Researchers discovered that the nutrition of a grandmother during her pregnancy can affect the size of her grandchildren at birth by influencing her daughter’s own physiology throughout her life.

Christopher Kuzawa of Northwester University in Chicago said that the results of the on-going study which began in the 1980s suggest that a mother’s nutrition while she was in the womb herself and during her infancy may play a greater role in the birth weight of her babies than what she eats as an adult or during pregnancy.

“Our findings add to the growing evidence that a baby’s birthweight is linked to the nutrition that her mother experienced as an infant or young child,” Dr Kuzawa told the American Association for the Advancement of Science.

"[There is] quite a bit of converging evidence that the quantity of calories you consume during pregnancy does not have a big effect on the baby. It is more about pre-pregnancy nutrition and nutrition during early development," Dr Kuzawa said.

“The mother’s infancy nutrition and the grandmother’s pregnancy nutrition both predicted birth weight in offspring of the mothers,” he told the meeting. 

Although scientists have known for some time about the influence of a mother’s nutrition during her development on her own children’s birthweights, this is one of the first studies to suggest that a grandmother’s diet during pregnancy may also play a role.

Dr Kuzawa emphasised that the findings were still preliminary and that they relied on mothers at the age of between 21 and 22 remembering their own birthweights and dietary intakes when they were children. 

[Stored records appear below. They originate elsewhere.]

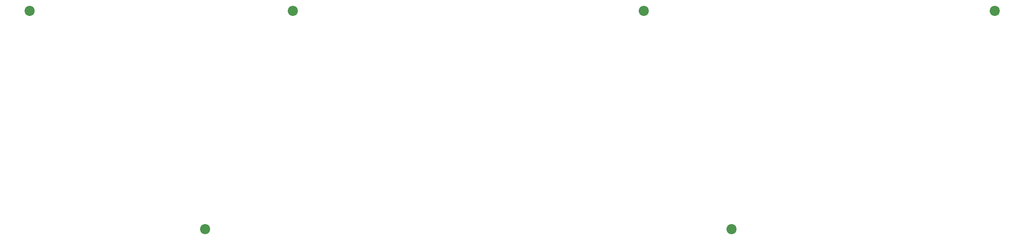
<source format=gts>
G04 #@! TF.GenerationSoftware,KiCad,Pcbnew,(5.99.0-10431-gb63c482347)*
G04 #@! TF.CreationDate,2021-05-28T11:00:37-07:00*
G04 #@! TF.ProjectId,back-plate,6261636b-2d70-46c6-9174-652e6b696361,rev?*
G04 #@! TF.SameCoordinates,Original*
G04 #@! TF.FileFunction,Soldermask,Top*
G04 #@! TF.FilePolarity,Negative*
%FSLAX46Y46*%
G04 Gerber Fmt 4.6, Leading zero omitted, Abs format (unit mm)*
G04 Created by KiCad (PCBNEW (5.99.0-10431-gb63c482347)) date 2021-05-28 11:00:37*
%MOMM*%
%LPD*%
G01*
G04 APERTURE LIST*
%ADD10C,2.200000*%
G04 APERTURE END LIST*
D10*
X46831250Y-79375000D03*
X103981250Y-79375000D03*
X84931250Y-127000000D03*
X199231250Y-127000000D03*
X180181250Y-79375000D03*
X256381250Y-79375000D03*
M02*

</source>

The population under study in the Philippines may also have experienced greater malnourishment in the previous two generations than women in more developed nations such as Britain.

“There is an old idea that goes back a few decades that the nutrition that a mother experienced when she was in utero has an intergenerational effect – influencing the nutrition that she provides to her own baby decades later,” he said.

“One possibility is that the nutrition that a female foetus experiences while in utero has an intergenerational effect, influencing in utero growth in her future offspring,” he told the meeting.

Mothers should be relaxed about their diet during pregnancy so long as it is balanced and healthy, he said. 

“The mother’s body seems to do a good job of buffering overall nutritional supply to her growing baby. Within the bounds of a healthy balanced diet, the overall quantity of food that a mother eats is unlikely to have large effects on her baby’s birth weight,” Dr Kuzawa said.

"It's going to turn out the weight it's going to turn out whatever your specific dietary choices."